Any system or application that works with input data needs to ensure that it is valid. This applies equally to information provided directly by the user and to data received from other systems. There are many different types and levels of validation, from syntactic validation that checks the input types and lengths to semantic validation that ensures supplied values make sense in the application context. So if you’re entering an email address, syntactic validation would mean checking the syntax (i.e. the characters and structure) to ensure that it is a valid email, while semantic validation might allow (or exclude) only addresses from specific domains.
In web application development, input validation is typically understood as checking the values of web form input fields. This initial client-side validation is performed directly in the browser, but you also have to check submitted values on the server side.
While you will often see the terms user input or user-controlled input, actually determining all the application inputs that a malicious user could control is not easy. This is why it is good security practice to treat all application inputs as untrusted by default and validate everything. The same principle also applies to data originating from theoretically trusted systems and users since attackers may abuse such trust relationships to send dangerous data via a compromised third party.
The consequences of improper input validation
When reading about web vulnerabilities on this blog, you may have noticed that many of the posts have a very similar ending: “To mitigate this vulnerability, make sure you carefully validate all user inputs.” By preventing malicious users from freely entering attack strings, you can reduce your exposure to many injection attacks, including cross-site scripting (XSS), SQL injection, and code injection (RCE). If you look at the definition of CWE-20: Improper Input Validation, you will notice that this weakness can precede many others and lead to all sorts of security headaches.
While input validation alone can never prevent all attacks, it can reduce the attack surface and minimize the impact of any attacks that do succeed. Beyond its security implications, data validation is also crucial for software performance, stability, and usability. When processing invalid or corrupt data, an application might return incorrect results, fail to load, or even crash the web server.
Missing or insufficient input validation can also degrade the user experience on other levels. For example, if a registration page fails to detect an incorrect email or phone number, the user may be unable to confirm their account. If invalid data passes validation in the browser and is only caught during server-side validation, users may experience errors or longer load times.
How to ensure proper input validation in web applications
HTML5 validation features
The HTML5 spec includes built-in form validation features that let you specify validation constraints directly in HTML. These include input field attributes such as
required to indicate a required field,
type to specify the data type,
maxlength to define a maximum length limit, and
pattern to specify a regex pattern for valid values. The spec also defines CSS pseudo-classes such as
:invalid so you can easily apply different styles depending on the validation result.
Built-in form validation features in HTML5 are a great place to get started with data validation. With just a few extra attributes in standard HTML elements, you get basic data type and content validation with cross-platform support to save you a lot of work and provide a native user experience. For detailed examples, see the MDN article on client-side form validation.

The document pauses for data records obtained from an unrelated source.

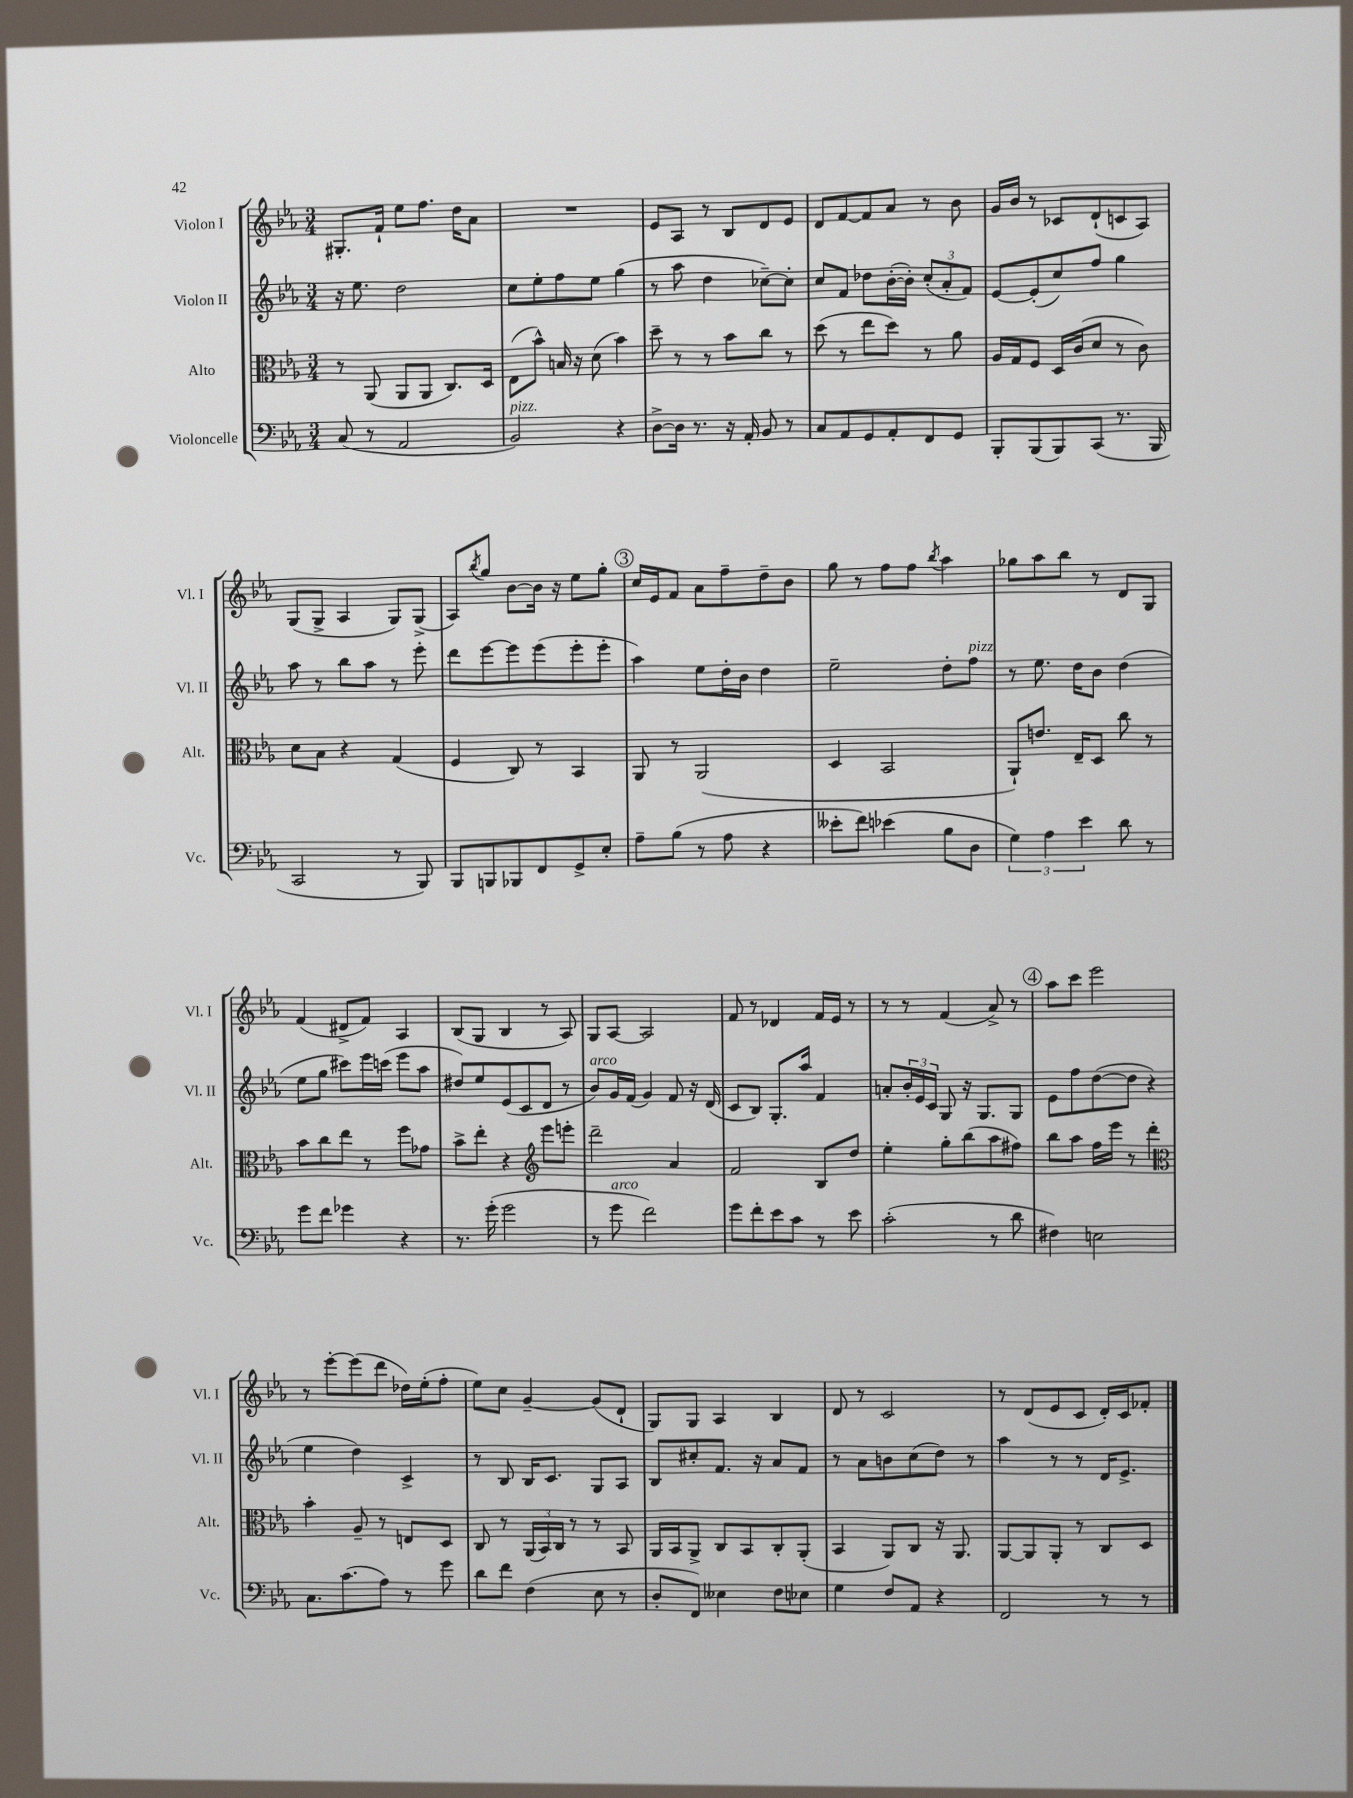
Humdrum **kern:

**kern	**kern	**kern	**kern
*staff4	*staff3	*staff2	*staff1
*clefF4	*clefC3	*clefG2	*clefG2
*k[b-e-a-]	*k[b-e-a-]	*k[b-e-a-]	*k[b-e-a-]
*M3/4	*M3/4	*M3/4	*M3/4
(8C	8r	16r	8.G#'
.	.	8.ee-	.
8r	(8AA-	.	.
.	.	.	16f`
2AA-	8AA-	2dd	8ee-
.	8AA-	.	8.ff
.	8.C)	.	.
.	.	.	16dd
.	.	.	8a-
.	16D	.	.
=	=	=	=
2BB-)	(8E-	8cc	2.r
.	8b-^^)	8ee-'	.
.	16B	8ff	.
.	16r	.	.
.	(8d	8ee-	.
4r	4b-)	(4gg	.
=	=	=	=
[8D^	8dd~	8r	8e-
16D]	8r	8aa-	8A-
8.r	.	.	.
.	8r	4dd	8r
16r	8b-	.	8B-
16AA-'	.	.	.
8BB-	8cc	[8cc-~)	8d
8r	8r	8cc-']	8e-
=	=	=	=
8C	(8dd	8cc	8d
8AA-	8r	8f	[8f
8GG	8ee-	8dd-	8f]
8AA-'	8dd)	([16b-'	8a-
.	.	16b-'])	.
8FF	8r	(12cc'	8r
.	.	12a-'	.
8GG	8a-	.	8b-
.	.	12f)	.
=	=	=	=
8BBB-'	16A-	[8e-	16g
.	16G	.	16b-
(8BBB-	8F	(8e-']	8r
8BBB-)	16D	8cc)	8c-
.	(16c	.	.
(8CC	8d	8ff	(8d`
8.r	8r	4gg	8c
.	8c)	.	8A-)
16BBB-	.	.	.
=	=	=	=
2CC	8d	8aa-	(8G
.	8B-	8r	8G^
.	4r	8bb-	4A-
.	.	8aa-	.
8r	(4G	8r	8G)
8BBB-)	.	8eee-'	(8G^
=	=	=	=
8BBB-	4F	8ddd	8A-)
.	.	.	8qbb-
8BBB	.	[8eee-	8gg
8BBB-	8C)	8eee-]	[8b-
8FF	8r	(8eee-	16b-]
.	.	.	16r
8GG^	4BB-	8eee-'	8ee-
8E-'	.	8eee-'	8gg'
=	=	=	=
8A-~	8AA-	4aa-)	16cc
.	.	.	16e-
(8B-	8r	.	8f
8r	(2AA-	8ee-	8a-
8A-	.	16dd'	8ff~
.	.	16b-	.
4r	.	4dd	8dd~
.	.	.	8b-
=	=	=	=
8e--'	4D	2ee-~	8gg
8f)	.	.	8r
(4e-	2BB-	.	8ff
.	.	.	8ff
.	.	.	8qbb-
8B-	.	8dd'	4aa-
8D	.	8ff	.
=	=	=	=
6G)	8AA-`)	8r	8gg-
.	8.e	8.ee-	8aa-
6A-	.	.	.
.	.	.	8bb-
.	16E-~	16dd	.
6e-	.	.	.
.	8D	8b-	8r
8d	8cc	(4dd	8d
8r	8r	.	8G
=	=	=	=
8g	8b-	8ee-	(4f
8f	8cc	8gg	.
4g-	8ee-	8ccc#)	8d#^
.	8r	16eee-	8f)
.	.	(16ccc	.
4r	8ff	8eee-	4A-
.	8g-	8aa-	.
=	=	=	=
8.r	8b-^	8dd#)	(8B-
.	8ee-'	8ee-	8G
(16g'	.	.	.
2g	4r	(8e-	4B-
.	.	8c	.
*	*clefG2	*	*
.	8eee-	8d	8r
.	8eee'	8r	8A-)
=	=	=	=
8r	2ddd~	8b-)	8G
8g	.	16g	[8A-
.	.	(16f	.
2f)	.	4g)	2A-]
.	4a-	8f	.
.	.	16r	.
.	.	(16d	.
=	=	=	=
8g	2f	8c	8f
8f'	.	8B-)	8r
8e-	.	8.G'	4d-
8c	.	.	.
.	.	16aa-	.
8r	8B-	4f	16f
.	.	.	16e-
8e-	8dd	.	8r
=	=	=	=
(2c'	4ee-'	8a'	8r
.	.	24b-'	8r
.	.	24e-	.
.	.	24c	.
.	8gg'	8G	(4f
.	(8bb-	16r	.
.	.	8.G	.
8r	8aa-	.	8a-^)
8d	8ff#)	8G	8r
=	=	=	=
4F#)	8bb-	8e-	8aa-
.	8aa-	8ff	8ccc
2E	16ff	([8dd	2eee-
.	16eee-	.	.
.	8r	8dd]	.
.	4ddd'	4r	.
=	=	=	=
*	*clefC3	*	*
8.C	4b-'	4ee-	8r
.	.	.	[8eee-'
(8.c	.	.	.
.	8A-~	4dd)	(8eee-]
8A-)	8r	.	8ddd
8r	8E	4c^	16dd-)
.	.	.	(16ee-'
8g	8D	.	8ff'
=	=	=	=
8d	8C	8r	8ee-)
8f	8r	8B-	8cc
(4F	(24AA-	16B-	[4g~
.	24BB-)	.	.
.	.	8.c	.
.	24C	.	.
.	8r	.	.
8E-	8r	8G	(8g]
8r	8BB-	8A-	8d`
=	=	=	=
8D'	16AA-	8B-	8G)
.	16BB-	.	.
8FF)	8AA-^	8cc#'	8G
4E--	8C	8.f	4A-
.	8BB-	.	.
.	.	16r	.
8F	8C'	8a-	4B-
8E-	(8AA-'	8f	.
=	=	=	=
4G	4BB-	8r	8d
.	.	8a-	8r
8F	8AA-)	8b	2c
8AA-	8C	(8cc	.
4r	16r	8dd)	.
.	8.AA-	.	.
.	.	8r	.
=	=	=	=
2FF	[8AA-	4aa-	8r
.	8AA-]	.	(8d
.	8AA-'	8r	8e-
.	8r	8r	8c
8r	8C	16d	16d')
.	.	8.e-^	16c
8r	8D	.	8f-'
==	==	==	==
*-	*-	*-	*-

Blacklisting vs. whitelisting
For well-defined inputs such as numbers, dates, or postcodes, it’s much easier and safer to use a whitelist. That way, you can precisely specify permitted values and reject everything else. With HTML5 form validation, you get predefined whitelisting logic in the built-in data type definitions, so if you indicate that a field contains an email address, you already have email validation. If only a handful of values are expected, you can use regular expressions to explicitly whitelist them.
Whitelisting gets tricky with free-form text fields, where you need some way to allow the vast majority of available characters, potentially in many different alphabets. Unicode character categories can be useful to allow, for example, only letters and numbers in a variety of international scripts. You should also apply normalization to ensure that all input uses the same encoding and no invalid characters are present.
Input validation against XSS
The problems with validating free-form text once again highlight the limitations of input validation in a security context. Despite its importance for web application security, input validation is not and never should be your primary defense against cross-site scripting (XSS). Believing that rejecting angle brackets or script tags will protect you against XSS is asking for trouble. Simply filtering inputs is not enough to prevent cross-site scripting (and, in any case, does not cover all XSS variants), which is why XSS filters have been removed from modern web browsers.
In the case of cross-site scripting and other injection attacks, your main defense is context-aware output encoding to ensure that even if malicious code makes it into the application, it will not be executed. Apart from security, context-aware encoding is also important for usability. To end with a real-life example, if an application user needs to enter
<script> in a text field (perhaps because they are writing a blog post about input validation), the application should properly encode these characters and ensure that they are processed correctly and safely in this specific context.
For a detailed discussion of input validation in web applications, see the OWASP Input Validation Cheat Sheet.